Task goal> No pictures, please. Output the lines from the start of the data through the line that contains "3. paint bucket", both included, exactly as they stand.

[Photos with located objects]
###

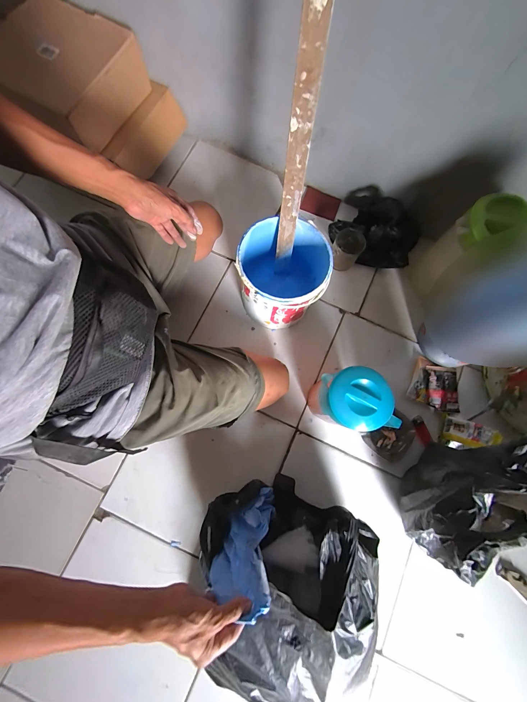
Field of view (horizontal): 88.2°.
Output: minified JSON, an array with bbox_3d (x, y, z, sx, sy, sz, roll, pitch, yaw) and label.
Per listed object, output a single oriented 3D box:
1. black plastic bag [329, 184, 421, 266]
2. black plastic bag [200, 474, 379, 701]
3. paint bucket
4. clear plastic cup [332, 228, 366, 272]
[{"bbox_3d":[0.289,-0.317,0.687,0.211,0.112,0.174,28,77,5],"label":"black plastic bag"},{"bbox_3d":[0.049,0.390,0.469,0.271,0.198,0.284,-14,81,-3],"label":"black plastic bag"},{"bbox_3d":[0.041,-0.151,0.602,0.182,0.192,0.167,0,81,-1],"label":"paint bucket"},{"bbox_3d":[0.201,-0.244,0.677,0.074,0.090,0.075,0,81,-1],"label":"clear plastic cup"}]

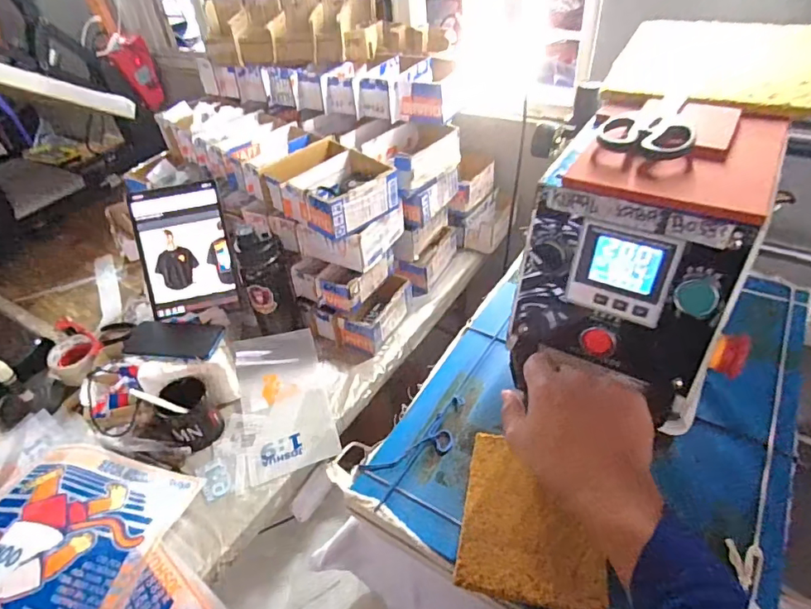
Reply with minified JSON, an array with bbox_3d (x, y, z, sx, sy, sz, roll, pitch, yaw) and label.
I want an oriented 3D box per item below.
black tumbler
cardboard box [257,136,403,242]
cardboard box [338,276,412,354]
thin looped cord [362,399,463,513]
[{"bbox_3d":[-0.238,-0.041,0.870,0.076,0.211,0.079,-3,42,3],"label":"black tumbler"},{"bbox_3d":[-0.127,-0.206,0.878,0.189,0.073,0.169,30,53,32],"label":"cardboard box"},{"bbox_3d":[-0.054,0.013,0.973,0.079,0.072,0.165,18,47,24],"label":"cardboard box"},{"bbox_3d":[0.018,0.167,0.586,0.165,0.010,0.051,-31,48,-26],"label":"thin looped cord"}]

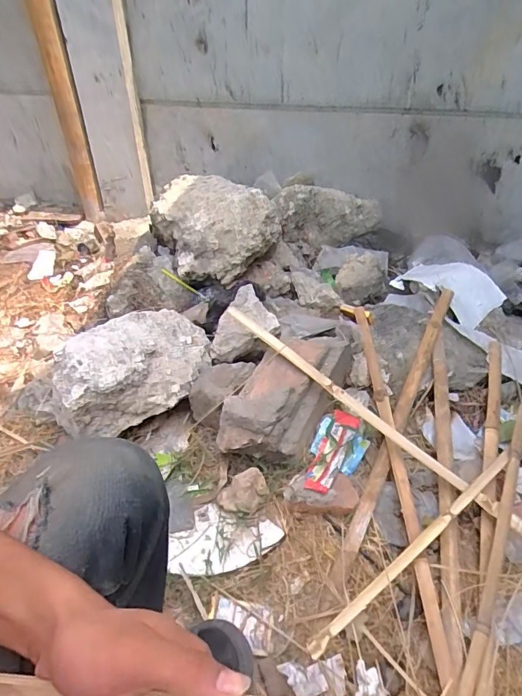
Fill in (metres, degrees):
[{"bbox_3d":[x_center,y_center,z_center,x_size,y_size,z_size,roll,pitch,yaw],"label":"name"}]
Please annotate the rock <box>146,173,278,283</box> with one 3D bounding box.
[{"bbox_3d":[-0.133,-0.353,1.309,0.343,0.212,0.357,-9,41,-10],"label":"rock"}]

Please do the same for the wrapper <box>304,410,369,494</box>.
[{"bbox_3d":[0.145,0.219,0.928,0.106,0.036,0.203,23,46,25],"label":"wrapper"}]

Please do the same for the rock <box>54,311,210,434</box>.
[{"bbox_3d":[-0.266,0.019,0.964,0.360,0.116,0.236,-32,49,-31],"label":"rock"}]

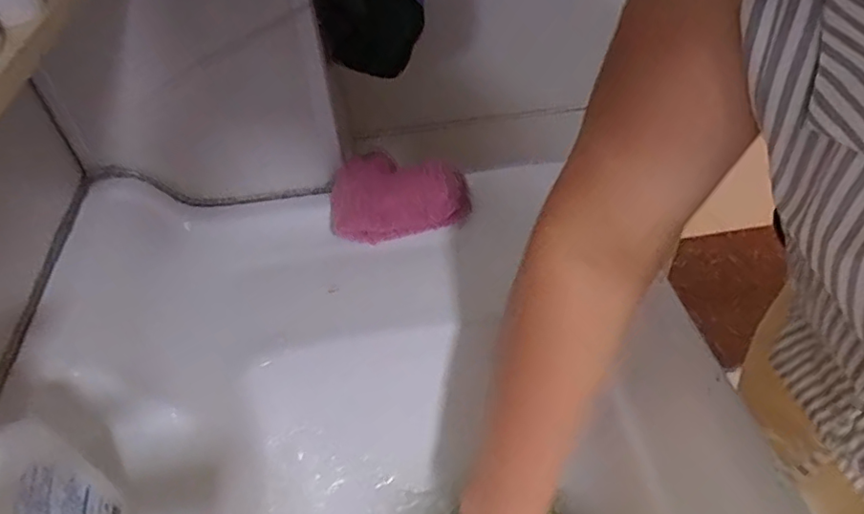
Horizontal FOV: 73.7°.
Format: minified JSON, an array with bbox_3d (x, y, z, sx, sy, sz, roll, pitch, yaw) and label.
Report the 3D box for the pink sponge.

###

Solution>
Field of view (horizontal): 88.2°.
Output: minified JSON, an array with bbox_3d (x, y, z, sx, sy, sz, roll, pitch, yaw) and label.
Per listed object, output a single oriented 3D box:
1. black plastic bag [329, 184, 421, 266]
2. black plastic bag [200, 474, 379, 701]
3. paint bucket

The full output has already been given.